Task to complete:
Going line by line through the material below, tally those that contain the word "drawer" and give the count by itself.

Given data:
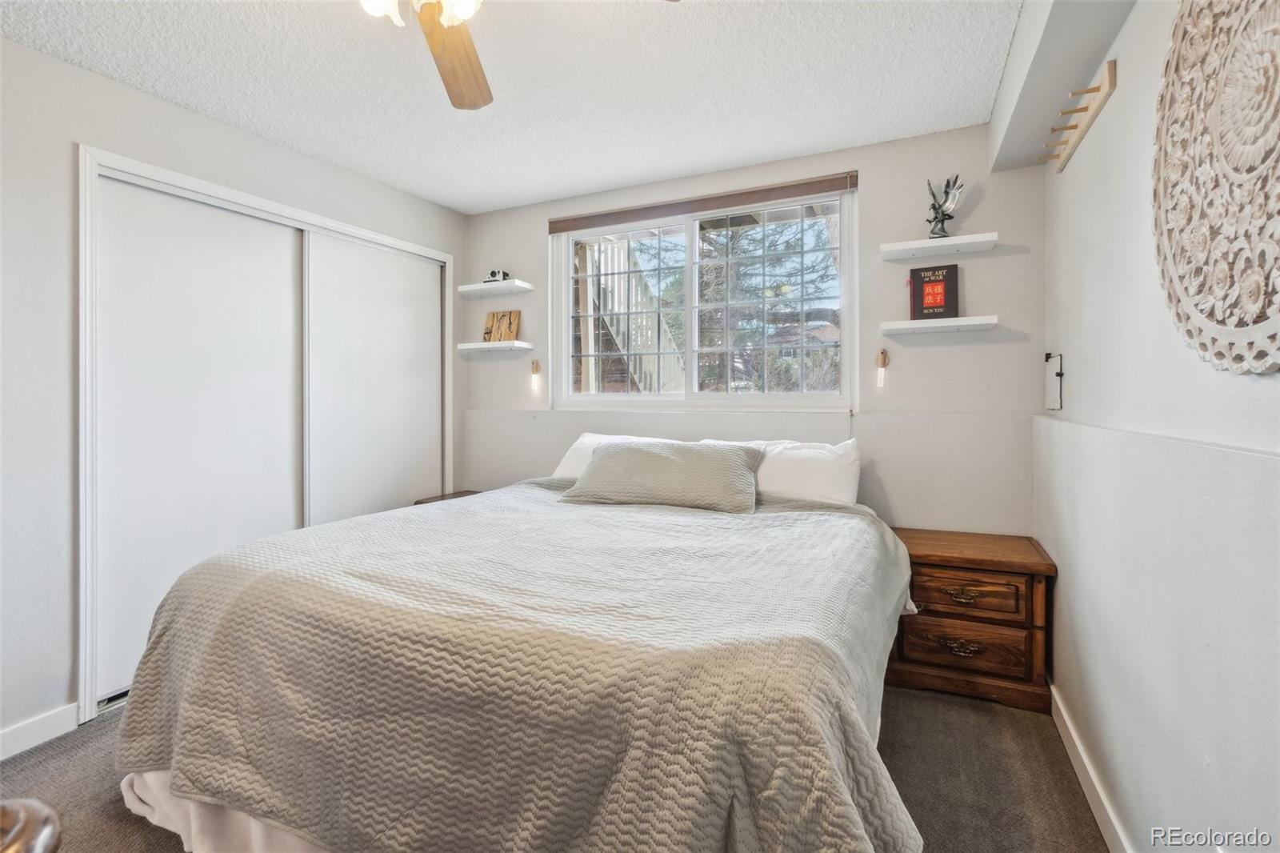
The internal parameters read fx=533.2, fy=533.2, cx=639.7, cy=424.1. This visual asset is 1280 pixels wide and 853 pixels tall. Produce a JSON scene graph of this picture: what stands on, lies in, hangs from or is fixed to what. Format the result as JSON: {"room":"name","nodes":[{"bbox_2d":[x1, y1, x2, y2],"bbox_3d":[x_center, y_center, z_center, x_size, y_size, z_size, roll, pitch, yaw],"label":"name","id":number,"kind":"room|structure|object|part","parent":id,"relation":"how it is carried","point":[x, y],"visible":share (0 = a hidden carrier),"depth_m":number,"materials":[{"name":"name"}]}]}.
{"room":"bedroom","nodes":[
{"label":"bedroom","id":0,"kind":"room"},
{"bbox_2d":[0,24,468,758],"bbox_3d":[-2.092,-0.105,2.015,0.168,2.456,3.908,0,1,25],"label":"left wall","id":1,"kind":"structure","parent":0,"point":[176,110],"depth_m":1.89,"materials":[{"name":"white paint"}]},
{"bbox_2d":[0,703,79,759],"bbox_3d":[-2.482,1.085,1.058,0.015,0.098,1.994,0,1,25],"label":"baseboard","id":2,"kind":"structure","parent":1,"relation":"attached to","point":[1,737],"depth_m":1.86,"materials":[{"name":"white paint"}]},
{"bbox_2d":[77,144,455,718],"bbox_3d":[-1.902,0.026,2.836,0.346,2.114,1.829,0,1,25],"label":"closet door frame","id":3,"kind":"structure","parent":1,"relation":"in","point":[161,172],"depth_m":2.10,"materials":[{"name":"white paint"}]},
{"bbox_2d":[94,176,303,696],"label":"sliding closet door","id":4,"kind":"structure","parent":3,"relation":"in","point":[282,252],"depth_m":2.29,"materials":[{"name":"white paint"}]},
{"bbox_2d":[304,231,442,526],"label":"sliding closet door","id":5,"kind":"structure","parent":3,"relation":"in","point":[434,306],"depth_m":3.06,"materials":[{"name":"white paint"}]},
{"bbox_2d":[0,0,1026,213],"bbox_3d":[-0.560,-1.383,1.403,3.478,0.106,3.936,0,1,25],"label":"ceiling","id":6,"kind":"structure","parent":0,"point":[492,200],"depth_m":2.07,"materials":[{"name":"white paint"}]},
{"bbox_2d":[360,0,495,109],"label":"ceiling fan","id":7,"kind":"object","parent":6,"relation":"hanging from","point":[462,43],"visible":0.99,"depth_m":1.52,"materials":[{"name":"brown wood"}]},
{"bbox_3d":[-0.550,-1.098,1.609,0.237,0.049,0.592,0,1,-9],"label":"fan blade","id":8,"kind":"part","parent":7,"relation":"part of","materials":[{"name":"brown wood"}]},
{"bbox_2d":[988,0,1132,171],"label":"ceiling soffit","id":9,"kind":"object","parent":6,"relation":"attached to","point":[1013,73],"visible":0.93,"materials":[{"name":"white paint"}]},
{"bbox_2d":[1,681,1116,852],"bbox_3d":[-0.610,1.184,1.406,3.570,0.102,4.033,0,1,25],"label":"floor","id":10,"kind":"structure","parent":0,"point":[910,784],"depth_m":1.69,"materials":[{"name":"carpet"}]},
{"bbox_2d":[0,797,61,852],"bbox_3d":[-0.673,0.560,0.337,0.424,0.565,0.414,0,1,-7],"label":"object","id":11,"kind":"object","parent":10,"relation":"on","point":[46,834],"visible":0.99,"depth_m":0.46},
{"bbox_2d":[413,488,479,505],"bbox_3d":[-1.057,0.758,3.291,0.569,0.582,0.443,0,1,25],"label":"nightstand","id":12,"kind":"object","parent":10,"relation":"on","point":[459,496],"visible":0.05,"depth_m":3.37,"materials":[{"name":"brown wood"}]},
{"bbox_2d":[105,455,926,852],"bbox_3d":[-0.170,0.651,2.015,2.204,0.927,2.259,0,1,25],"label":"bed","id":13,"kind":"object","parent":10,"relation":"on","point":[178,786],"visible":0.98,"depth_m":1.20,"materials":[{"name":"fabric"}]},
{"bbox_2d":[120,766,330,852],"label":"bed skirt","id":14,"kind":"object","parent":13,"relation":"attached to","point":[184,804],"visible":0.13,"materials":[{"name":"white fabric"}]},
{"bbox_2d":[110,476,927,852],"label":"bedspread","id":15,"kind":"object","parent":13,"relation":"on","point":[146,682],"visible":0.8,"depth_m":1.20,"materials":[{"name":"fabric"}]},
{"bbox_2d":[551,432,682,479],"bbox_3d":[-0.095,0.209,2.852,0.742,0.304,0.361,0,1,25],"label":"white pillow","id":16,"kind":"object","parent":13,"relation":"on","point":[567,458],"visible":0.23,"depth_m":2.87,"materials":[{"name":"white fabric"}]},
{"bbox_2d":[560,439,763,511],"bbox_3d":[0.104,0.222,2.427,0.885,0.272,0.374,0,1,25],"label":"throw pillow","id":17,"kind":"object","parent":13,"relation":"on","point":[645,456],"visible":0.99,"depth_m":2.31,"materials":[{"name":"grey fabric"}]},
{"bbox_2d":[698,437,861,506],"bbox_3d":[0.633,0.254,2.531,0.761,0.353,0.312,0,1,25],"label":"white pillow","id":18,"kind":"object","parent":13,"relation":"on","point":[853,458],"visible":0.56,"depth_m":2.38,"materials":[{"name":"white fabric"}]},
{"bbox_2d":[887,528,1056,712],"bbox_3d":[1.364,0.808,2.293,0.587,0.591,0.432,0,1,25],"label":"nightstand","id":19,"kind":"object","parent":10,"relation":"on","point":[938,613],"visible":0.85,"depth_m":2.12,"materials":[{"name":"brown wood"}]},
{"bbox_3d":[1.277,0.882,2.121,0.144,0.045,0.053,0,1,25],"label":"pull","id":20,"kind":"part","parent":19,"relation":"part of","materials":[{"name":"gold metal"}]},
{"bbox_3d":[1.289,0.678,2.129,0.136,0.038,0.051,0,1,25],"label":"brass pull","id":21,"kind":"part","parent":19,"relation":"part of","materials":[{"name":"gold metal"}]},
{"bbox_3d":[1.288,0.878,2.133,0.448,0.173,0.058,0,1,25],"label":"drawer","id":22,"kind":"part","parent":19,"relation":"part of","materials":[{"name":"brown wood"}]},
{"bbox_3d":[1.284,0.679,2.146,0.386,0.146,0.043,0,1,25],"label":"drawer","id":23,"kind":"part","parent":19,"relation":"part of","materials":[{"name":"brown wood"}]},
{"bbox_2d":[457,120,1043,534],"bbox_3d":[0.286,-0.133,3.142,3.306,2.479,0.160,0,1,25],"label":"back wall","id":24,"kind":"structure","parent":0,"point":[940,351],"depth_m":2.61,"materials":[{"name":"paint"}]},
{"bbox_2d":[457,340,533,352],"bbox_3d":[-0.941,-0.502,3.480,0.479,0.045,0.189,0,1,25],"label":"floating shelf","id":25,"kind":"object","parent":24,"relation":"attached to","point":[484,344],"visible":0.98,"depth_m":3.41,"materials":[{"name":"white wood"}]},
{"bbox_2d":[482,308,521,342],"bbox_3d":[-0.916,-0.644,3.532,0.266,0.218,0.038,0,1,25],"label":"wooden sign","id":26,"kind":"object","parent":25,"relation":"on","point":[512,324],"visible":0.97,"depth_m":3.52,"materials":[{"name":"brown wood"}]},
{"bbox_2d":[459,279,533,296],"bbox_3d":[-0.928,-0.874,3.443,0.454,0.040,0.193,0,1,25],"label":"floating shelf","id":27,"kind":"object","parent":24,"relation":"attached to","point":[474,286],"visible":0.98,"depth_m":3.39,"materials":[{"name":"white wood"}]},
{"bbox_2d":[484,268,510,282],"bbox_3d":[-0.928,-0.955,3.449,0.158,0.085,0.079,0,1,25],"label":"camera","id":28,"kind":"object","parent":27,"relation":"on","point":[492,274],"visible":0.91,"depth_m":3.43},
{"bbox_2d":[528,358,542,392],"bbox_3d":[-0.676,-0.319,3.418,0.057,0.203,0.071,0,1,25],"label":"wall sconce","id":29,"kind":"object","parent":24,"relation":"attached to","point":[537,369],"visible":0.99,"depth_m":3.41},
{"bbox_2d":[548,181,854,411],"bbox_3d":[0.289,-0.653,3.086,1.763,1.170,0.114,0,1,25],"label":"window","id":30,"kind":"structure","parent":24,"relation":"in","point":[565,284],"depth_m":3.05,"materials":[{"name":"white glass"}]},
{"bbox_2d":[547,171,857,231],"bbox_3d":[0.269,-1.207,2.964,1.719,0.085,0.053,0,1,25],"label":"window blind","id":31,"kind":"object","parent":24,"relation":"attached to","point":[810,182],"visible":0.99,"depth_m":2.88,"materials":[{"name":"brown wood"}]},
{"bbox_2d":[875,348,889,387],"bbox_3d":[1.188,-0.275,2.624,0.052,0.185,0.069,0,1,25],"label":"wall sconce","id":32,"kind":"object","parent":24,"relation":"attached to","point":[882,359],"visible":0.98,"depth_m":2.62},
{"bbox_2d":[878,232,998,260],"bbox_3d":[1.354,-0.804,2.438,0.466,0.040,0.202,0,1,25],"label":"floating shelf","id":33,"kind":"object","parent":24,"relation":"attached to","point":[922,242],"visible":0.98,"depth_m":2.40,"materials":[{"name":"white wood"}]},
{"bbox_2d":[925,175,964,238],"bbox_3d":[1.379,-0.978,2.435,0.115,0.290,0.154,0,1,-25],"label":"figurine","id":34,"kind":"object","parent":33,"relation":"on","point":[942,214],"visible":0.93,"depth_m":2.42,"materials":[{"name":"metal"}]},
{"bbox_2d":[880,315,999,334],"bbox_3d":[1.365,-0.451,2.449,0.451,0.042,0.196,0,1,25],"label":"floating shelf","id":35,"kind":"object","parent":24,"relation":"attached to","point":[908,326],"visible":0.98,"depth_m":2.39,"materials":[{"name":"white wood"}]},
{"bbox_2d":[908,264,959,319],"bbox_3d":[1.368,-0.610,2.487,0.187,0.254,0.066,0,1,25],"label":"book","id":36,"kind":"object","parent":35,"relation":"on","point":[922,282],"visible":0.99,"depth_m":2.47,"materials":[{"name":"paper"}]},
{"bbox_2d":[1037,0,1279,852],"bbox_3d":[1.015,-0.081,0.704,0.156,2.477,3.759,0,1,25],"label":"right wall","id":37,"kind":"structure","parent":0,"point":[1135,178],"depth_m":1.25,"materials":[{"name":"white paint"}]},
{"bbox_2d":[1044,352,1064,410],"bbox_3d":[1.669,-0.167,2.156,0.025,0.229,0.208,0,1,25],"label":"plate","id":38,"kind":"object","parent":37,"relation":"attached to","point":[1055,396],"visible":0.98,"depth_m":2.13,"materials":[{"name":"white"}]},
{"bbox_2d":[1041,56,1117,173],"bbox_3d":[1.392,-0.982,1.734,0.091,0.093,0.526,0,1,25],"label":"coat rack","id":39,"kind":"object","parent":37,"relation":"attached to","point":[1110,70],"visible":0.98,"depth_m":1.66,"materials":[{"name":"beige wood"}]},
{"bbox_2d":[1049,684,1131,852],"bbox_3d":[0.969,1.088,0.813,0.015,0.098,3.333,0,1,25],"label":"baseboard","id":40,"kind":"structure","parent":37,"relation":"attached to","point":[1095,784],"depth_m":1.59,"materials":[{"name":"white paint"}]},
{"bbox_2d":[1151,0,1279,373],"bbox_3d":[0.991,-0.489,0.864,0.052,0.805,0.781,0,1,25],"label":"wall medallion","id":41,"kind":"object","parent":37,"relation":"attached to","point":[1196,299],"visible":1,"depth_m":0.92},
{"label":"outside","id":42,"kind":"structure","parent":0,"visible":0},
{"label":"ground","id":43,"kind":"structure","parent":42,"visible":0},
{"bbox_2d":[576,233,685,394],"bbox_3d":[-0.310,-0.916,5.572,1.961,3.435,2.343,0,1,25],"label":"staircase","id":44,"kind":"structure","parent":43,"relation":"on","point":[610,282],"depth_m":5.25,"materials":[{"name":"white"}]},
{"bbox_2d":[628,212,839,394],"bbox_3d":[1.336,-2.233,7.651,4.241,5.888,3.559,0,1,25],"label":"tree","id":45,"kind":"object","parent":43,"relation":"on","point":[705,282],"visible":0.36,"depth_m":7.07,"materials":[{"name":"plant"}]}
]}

The completed task:
2